| Task details |
Filter the data below for the string "bold" and copy each matching line.

[Saved entries]
== Segment start ==

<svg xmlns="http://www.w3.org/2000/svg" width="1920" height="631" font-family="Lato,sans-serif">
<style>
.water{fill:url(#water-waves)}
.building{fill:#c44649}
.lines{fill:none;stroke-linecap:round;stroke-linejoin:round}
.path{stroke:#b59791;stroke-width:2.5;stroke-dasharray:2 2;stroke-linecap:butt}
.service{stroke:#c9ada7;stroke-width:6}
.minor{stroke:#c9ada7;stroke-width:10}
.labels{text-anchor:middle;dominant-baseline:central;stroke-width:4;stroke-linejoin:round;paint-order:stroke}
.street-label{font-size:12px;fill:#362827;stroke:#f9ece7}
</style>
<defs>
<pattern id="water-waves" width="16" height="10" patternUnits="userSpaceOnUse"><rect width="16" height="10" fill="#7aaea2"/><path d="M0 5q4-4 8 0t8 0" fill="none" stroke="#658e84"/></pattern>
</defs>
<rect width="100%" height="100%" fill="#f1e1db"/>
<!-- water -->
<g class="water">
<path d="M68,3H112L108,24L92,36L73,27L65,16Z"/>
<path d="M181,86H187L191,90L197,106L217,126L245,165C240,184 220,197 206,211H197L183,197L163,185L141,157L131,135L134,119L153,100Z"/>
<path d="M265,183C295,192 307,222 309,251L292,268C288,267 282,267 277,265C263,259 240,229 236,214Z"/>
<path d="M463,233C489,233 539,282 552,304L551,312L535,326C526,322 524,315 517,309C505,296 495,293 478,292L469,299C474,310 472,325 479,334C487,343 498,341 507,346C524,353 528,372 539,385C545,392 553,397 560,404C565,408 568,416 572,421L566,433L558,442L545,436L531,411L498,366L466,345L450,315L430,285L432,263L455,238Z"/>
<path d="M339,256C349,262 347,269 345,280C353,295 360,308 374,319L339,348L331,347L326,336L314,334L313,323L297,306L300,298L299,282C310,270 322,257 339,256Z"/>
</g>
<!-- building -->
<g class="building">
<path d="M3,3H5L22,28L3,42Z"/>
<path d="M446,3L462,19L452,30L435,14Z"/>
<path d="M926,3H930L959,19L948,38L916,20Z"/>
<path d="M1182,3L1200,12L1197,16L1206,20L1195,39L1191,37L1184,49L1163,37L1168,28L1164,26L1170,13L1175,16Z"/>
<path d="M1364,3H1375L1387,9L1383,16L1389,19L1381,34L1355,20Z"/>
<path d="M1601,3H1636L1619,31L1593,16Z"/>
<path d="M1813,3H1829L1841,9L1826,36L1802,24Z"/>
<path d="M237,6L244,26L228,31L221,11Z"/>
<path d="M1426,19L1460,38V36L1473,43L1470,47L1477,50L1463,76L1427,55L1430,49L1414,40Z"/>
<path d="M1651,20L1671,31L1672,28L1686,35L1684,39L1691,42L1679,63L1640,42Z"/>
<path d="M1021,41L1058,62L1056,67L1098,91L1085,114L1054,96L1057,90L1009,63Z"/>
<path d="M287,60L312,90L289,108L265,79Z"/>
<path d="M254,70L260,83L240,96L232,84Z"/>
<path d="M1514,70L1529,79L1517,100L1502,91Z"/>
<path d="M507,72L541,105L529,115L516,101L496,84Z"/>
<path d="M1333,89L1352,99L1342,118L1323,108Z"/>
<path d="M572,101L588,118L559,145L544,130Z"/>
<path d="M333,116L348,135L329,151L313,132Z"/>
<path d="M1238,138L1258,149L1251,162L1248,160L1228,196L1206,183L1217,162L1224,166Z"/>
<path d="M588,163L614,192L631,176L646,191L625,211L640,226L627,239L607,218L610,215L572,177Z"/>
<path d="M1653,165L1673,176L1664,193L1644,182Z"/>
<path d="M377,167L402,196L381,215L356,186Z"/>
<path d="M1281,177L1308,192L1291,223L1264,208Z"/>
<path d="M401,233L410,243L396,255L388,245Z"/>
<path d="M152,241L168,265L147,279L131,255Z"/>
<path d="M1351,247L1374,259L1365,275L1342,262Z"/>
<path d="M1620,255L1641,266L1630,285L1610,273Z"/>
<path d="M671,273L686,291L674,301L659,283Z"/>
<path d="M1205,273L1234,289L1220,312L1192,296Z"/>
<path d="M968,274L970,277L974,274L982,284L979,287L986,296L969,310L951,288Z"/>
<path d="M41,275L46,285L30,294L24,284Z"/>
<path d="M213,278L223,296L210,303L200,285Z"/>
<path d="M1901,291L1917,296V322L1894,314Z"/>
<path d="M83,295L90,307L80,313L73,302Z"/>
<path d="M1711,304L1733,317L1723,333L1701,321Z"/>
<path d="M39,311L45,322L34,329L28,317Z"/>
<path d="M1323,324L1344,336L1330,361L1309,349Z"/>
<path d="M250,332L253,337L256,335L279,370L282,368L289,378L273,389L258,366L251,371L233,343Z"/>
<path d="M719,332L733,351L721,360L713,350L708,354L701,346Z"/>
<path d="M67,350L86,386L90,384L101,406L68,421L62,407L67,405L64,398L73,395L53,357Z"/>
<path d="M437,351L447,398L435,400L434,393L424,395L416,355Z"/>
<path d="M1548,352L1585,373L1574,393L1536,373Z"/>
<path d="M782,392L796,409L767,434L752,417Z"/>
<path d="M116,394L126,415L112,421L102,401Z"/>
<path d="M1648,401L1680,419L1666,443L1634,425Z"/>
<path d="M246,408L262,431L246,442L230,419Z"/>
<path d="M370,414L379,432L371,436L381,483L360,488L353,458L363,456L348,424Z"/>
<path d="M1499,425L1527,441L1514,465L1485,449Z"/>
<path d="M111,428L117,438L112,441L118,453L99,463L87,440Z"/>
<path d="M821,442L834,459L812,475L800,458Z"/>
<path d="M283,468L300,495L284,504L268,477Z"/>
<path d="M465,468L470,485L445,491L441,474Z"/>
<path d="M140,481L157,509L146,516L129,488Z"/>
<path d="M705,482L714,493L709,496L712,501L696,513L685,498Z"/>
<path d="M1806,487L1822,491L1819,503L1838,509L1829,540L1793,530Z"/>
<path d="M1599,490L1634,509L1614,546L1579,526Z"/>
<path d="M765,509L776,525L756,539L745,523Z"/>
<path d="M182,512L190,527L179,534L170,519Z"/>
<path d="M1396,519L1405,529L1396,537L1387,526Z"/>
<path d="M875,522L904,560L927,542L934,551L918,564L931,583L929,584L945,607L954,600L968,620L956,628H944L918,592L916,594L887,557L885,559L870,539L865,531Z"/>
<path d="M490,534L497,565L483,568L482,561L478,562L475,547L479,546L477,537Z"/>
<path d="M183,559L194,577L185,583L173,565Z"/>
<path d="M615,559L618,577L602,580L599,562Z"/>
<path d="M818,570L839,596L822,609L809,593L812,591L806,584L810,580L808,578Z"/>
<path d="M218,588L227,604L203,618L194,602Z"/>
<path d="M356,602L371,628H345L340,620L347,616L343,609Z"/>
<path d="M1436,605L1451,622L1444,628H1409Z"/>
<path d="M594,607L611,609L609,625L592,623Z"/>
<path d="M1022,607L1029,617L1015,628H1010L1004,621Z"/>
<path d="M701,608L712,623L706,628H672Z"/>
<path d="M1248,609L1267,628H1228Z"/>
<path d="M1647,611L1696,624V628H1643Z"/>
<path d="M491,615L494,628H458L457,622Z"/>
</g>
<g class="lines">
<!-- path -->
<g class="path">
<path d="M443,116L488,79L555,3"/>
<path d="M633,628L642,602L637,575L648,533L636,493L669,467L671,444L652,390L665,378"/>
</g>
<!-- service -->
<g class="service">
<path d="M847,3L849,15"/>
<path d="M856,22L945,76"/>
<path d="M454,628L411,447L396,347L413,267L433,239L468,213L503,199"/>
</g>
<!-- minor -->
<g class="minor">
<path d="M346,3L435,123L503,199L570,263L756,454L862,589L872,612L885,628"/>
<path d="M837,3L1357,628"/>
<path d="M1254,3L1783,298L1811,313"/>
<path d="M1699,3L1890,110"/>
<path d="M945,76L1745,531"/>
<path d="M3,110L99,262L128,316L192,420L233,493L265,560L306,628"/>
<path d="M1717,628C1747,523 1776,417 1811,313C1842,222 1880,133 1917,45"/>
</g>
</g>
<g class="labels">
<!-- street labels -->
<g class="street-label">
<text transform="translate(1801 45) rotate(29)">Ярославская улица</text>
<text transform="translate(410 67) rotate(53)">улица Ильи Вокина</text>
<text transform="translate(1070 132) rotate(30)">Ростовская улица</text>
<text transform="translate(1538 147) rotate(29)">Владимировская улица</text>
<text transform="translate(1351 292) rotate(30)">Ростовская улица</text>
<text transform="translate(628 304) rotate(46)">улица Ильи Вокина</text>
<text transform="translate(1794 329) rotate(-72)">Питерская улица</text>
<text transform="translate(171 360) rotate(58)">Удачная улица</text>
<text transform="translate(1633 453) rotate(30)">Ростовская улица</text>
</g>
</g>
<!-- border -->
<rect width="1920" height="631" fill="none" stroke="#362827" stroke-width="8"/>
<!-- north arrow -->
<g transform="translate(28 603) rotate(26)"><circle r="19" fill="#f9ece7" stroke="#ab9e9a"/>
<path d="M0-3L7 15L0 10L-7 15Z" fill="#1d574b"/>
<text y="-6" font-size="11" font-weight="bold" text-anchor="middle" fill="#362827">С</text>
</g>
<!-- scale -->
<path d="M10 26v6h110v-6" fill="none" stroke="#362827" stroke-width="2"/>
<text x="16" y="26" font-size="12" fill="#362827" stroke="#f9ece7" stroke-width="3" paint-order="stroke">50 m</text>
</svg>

== Segment end ==
== Segment start ==

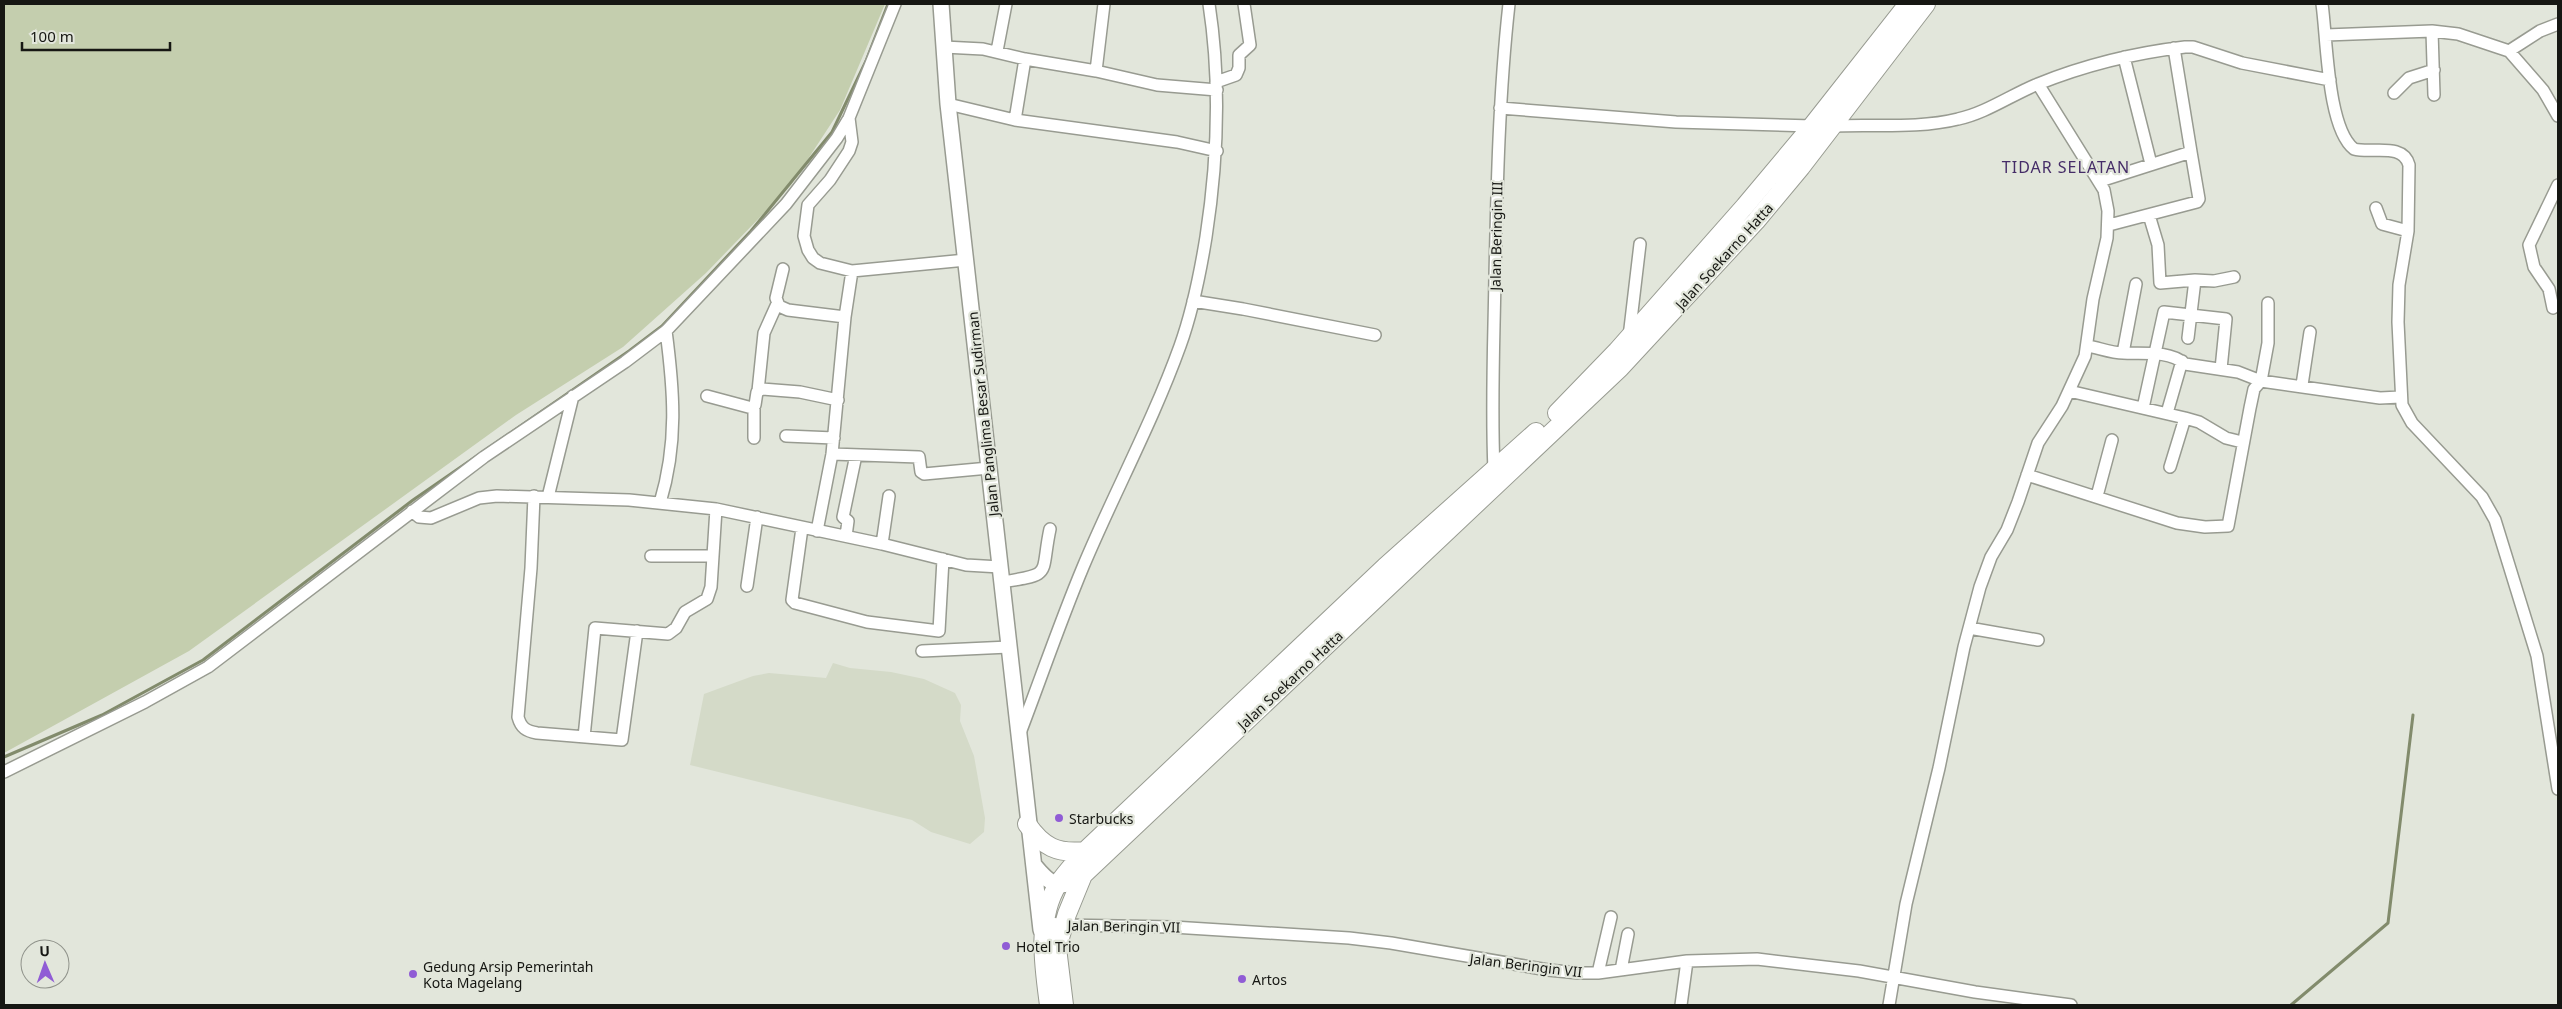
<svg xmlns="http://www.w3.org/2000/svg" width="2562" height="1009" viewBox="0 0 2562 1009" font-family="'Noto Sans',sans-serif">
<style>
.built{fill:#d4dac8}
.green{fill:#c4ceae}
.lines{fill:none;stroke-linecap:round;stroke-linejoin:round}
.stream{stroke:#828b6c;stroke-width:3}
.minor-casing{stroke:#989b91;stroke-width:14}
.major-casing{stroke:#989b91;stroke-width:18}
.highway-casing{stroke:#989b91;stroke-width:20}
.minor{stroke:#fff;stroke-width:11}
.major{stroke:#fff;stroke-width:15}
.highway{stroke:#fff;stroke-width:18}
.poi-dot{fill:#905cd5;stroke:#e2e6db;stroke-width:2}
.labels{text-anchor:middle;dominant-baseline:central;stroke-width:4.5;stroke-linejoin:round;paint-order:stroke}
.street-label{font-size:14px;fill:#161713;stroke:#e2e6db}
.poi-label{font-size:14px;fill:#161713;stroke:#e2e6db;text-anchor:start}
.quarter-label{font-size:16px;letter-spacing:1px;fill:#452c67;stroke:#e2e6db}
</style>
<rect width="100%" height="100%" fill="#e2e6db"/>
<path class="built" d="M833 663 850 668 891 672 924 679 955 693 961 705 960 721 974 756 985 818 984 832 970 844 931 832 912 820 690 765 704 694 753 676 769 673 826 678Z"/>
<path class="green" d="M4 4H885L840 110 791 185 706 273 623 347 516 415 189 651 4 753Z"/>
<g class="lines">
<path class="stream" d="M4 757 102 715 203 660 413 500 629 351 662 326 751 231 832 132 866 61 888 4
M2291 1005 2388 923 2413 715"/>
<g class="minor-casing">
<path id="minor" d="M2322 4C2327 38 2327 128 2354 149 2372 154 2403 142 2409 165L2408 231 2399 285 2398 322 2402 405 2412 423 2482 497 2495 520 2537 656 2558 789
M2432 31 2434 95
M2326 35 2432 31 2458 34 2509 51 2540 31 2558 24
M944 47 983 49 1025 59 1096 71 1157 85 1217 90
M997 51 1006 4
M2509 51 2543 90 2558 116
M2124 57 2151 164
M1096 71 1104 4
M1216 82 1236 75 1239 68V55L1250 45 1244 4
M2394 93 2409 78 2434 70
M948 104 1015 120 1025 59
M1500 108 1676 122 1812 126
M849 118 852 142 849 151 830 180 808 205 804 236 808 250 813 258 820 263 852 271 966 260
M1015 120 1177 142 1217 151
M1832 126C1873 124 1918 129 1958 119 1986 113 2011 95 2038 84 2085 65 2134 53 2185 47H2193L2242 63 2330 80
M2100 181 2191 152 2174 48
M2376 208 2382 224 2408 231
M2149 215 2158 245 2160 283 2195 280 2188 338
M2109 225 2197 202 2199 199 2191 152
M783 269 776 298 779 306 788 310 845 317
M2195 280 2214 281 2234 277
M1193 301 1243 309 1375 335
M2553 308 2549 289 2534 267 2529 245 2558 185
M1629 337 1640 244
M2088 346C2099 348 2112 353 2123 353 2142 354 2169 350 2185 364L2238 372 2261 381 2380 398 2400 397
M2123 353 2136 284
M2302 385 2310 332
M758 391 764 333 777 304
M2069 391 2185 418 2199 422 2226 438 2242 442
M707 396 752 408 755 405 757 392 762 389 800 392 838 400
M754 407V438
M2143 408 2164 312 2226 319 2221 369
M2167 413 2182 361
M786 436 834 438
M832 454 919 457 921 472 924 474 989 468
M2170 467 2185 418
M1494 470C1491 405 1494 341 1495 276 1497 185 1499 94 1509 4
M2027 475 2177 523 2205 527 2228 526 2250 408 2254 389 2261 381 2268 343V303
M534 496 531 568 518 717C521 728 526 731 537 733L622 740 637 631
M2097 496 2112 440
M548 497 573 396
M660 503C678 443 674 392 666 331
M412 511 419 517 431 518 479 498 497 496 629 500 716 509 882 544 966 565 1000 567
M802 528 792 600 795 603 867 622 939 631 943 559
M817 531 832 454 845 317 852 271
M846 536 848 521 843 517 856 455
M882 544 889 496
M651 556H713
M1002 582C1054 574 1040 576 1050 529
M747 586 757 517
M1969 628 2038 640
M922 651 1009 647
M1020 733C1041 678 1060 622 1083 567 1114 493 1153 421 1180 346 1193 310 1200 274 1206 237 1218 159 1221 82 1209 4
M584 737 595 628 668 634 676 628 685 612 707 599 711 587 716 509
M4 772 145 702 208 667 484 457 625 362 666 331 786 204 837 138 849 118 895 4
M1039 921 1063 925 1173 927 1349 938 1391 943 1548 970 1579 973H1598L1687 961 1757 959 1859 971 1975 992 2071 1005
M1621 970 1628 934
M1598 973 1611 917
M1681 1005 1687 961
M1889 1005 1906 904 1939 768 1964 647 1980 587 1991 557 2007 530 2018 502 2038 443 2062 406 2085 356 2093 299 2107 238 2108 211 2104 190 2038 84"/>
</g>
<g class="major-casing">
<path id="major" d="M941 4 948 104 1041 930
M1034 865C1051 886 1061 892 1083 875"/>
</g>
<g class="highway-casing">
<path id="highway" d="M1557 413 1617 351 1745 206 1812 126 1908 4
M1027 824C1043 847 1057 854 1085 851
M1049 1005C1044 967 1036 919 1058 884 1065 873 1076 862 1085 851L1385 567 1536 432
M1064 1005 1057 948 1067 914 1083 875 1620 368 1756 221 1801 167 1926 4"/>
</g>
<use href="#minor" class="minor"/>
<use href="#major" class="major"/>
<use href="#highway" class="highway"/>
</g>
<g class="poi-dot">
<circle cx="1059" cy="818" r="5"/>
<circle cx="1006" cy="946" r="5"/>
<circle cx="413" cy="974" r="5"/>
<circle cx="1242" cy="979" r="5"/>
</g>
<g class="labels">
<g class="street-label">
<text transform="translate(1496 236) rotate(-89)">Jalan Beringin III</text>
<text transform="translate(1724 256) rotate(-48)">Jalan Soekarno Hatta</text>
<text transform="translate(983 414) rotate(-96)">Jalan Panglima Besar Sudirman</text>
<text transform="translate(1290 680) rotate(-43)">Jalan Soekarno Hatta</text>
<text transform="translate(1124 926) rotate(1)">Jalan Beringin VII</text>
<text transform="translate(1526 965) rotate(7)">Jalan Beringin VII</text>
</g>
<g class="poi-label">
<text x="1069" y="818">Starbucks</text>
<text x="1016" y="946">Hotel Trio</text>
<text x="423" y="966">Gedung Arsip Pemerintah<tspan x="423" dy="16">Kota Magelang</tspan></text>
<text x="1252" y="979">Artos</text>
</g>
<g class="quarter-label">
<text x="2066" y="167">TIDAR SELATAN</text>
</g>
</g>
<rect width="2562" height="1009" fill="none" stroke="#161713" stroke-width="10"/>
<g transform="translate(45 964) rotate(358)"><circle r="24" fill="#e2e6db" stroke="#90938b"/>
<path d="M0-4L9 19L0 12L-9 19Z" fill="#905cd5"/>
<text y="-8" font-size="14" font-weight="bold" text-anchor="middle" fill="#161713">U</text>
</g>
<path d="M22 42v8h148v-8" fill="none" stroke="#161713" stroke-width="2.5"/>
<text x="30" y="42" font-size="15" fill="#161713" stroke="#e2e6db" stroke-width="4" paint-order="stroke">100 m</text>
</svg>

== Segment end ==

| Worked solution |
<text y="-6" font-size="11" font-weight="bold" text-anchor="middle" fill="#362827">С</text>
<text y="-8" font-size="14" font-weight="bold" text-anchor="middle" fill="#161713">U</text>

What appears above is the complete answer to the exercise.